Using the current spike in gun buying as a rallying cry, a group of Democrats in the U.S. Senate last week filed legislation to regulate so-called “ghost guns.”
The lawmakers, generally all from blue states with ultra-strict gun laws to include outlawing popular semi-auto firearms under the guise of “assault weapon” bans, unveiled the 10-page Untraceable Firearms Act on May 14. The bill would require that unfinished frames and receivers, such as “80 % lowers” be treated the same way as fully completed firearms to include serialization and federal background checks before transfers.
The supporters of the measure say it is urgently needed because of the recent jump in gun sales that coincided with the COVID-19 crisis.
“This pandemic is spurring a deeply disturbing demand in untraceable weapons,” said U.S. Sen. Richard Blumenthal (D-CT). “Congress must act urgently to stop these homemade ‘ghost guns’ before they spur the next horrifying wave of gun violence.”

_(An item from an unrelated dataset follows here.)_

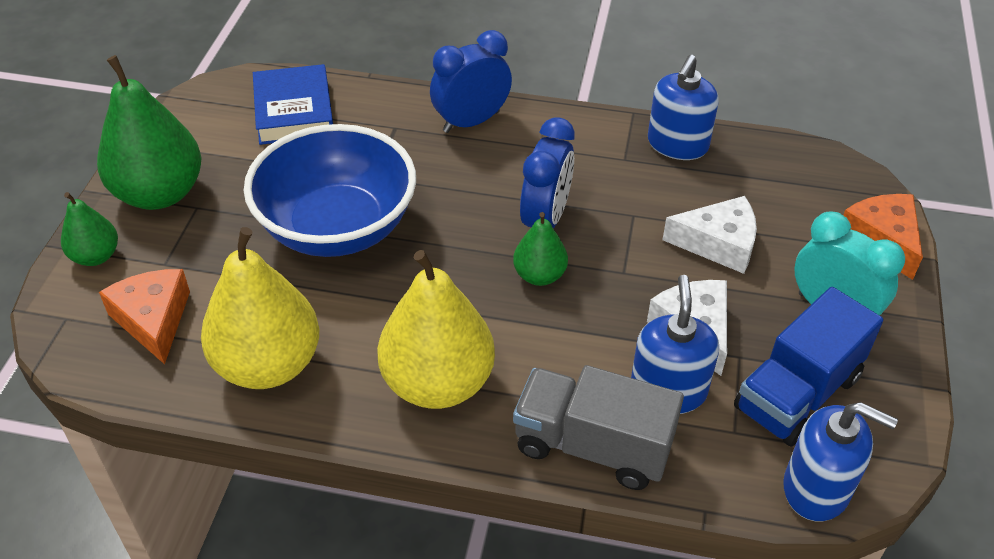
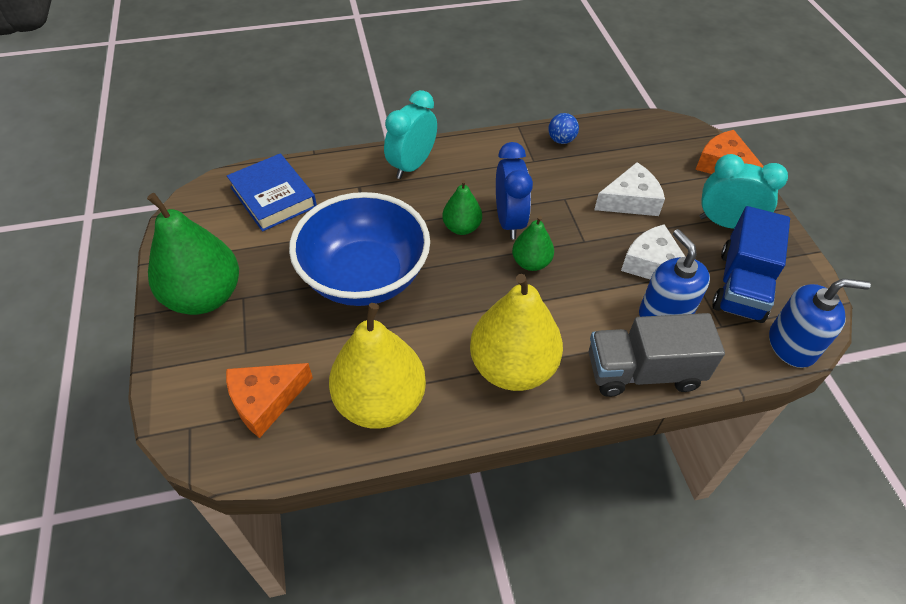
camera: 25 degrees left, 5 degrees up
green pear [61,192,118,266] -> green pear moved to [442,180,482,235]
orange cheese [99,269,190,364] -> orange cheese turned 75 degrees counterclockwise [226,363,313,438]
blue clock [430,30,512,133] -> turquoise clock [384,90,437,179]
blue soap dispenser [648,55,719,160] -> blue ball [548,113,579,144]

The bill, filed as S.3743, would alter definitions in federal law to consider a firearm receiver as the part of a firearm that provides provide the housing for the trigger group “regardless of the stage of manufacture” including a “blank, casting, or machined body, that requires modification, including machining, drilling, filing or molding, to be used as part of a functional firearm, and which is designed and intended to be used in the assembly of a functional firearm.”
It would also add the term “ghost gun” to federal law, describing it as a firearm that does not have a serial number engraved or cast on the frame or receiver by a licensed manufacturer or importer.

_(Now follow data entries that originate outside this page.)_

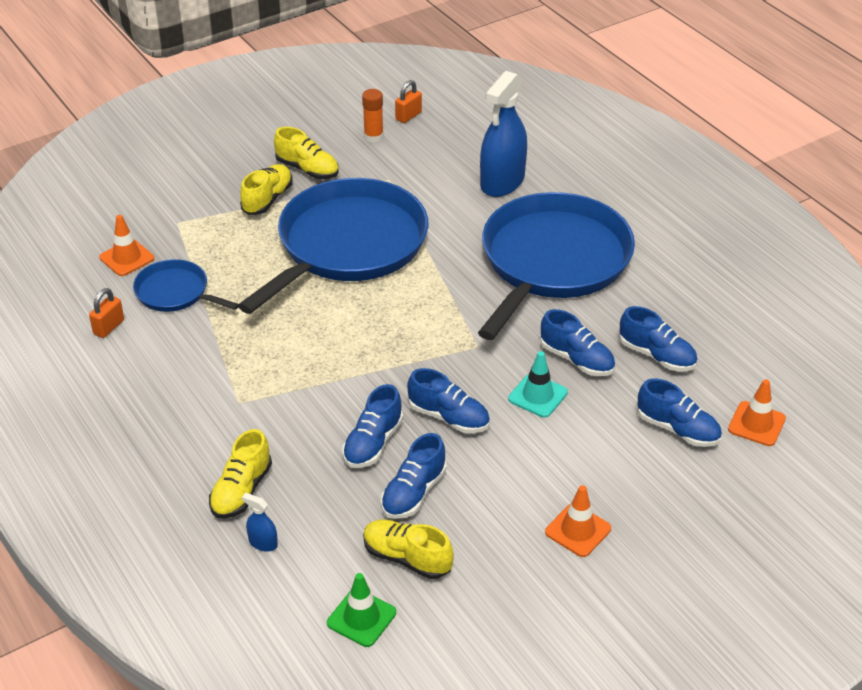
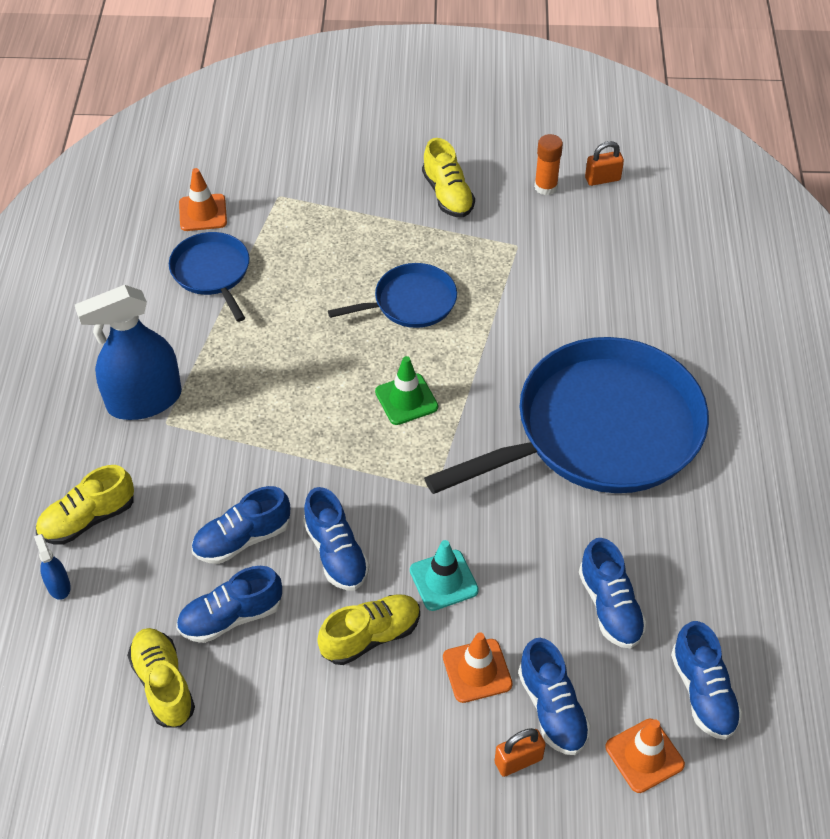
camera: 35 degrees right, 10 degrees up
orange padlock [89,288,124,338] -> orange padlock moved to [495,728,546,777]
blue pan [238,178,428,314] -> blue pan [328,263,457,328], size x0.47
yellow shoe [240,164,293,215] -> yellow shoe moved to [317,595,420,665]
green traffic cone [327,573,396,647] -> green traffic cone moved to [375,356,438,425]
blue spray bottle [480,71,527,197] -> blue spray bottle moved to [75,285,182,420]
blue shoe [541,309,615,376] -> blue shoe moved to [671,621,742,740]
orange traffic cone [545,485,611,557] -> orange traffic cone moved to [443,632,513,703]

Violations of the measure would be treated as a felony with punishments as high as five years in prison.
Such a broad reclassification of potential ingredients that would have to be regulated and controlled leaves open the question that almost any hunk of metal could be assumed under the new law to be a firearm, fears pro-gun groups. For example, a home builder in 2012 made an AK out of a rusty shovel. This fear is compounded by the fact that seemingly innocuous parts kits often used to keep existing guns working could fall under the purview of the planned law.
“Senator Blumenthal has, once again, expressed his intent to regulate ‘ghost guns’” said the Firearms Policy Coalition. “He’s teamed up with Everytown for Gun Safety and Giffords for the ultimate misinformation dream team. They believe ‘parts kits’ should be serialized and treated like actual firearms.”
The FPC argues that such kits often consist of everything but the frame or receiver, which is the only part regulated as a firearm.
“Americans buy parts kits for a host of lawful reasons, including for spare parts, historical value, and to home-build a new firearm. Indeed, making firearms at home is an American tradition that predates the United States,” said the group.
More Steel in More Places?
In addition, the bill includes elements of a bill that has been floating around Capitol Hill for the past several years, an update to the 25-year-old Undetectable Firearms Act, which requires all firearms to be detectable by a metal detector, by requiring at least one main component such as the frame or barrel is made of metal.
The update would expand the UFA to include even prototype guns. Further, it would mandate that the slide, cylinder, frame, or receiver of a handgun be made of steel. Shotguns and rifles would have to have a steel barrel.
The Untraceable Firearms Act has been referred to the Committee on the Judiciary and has 14 co-sponors.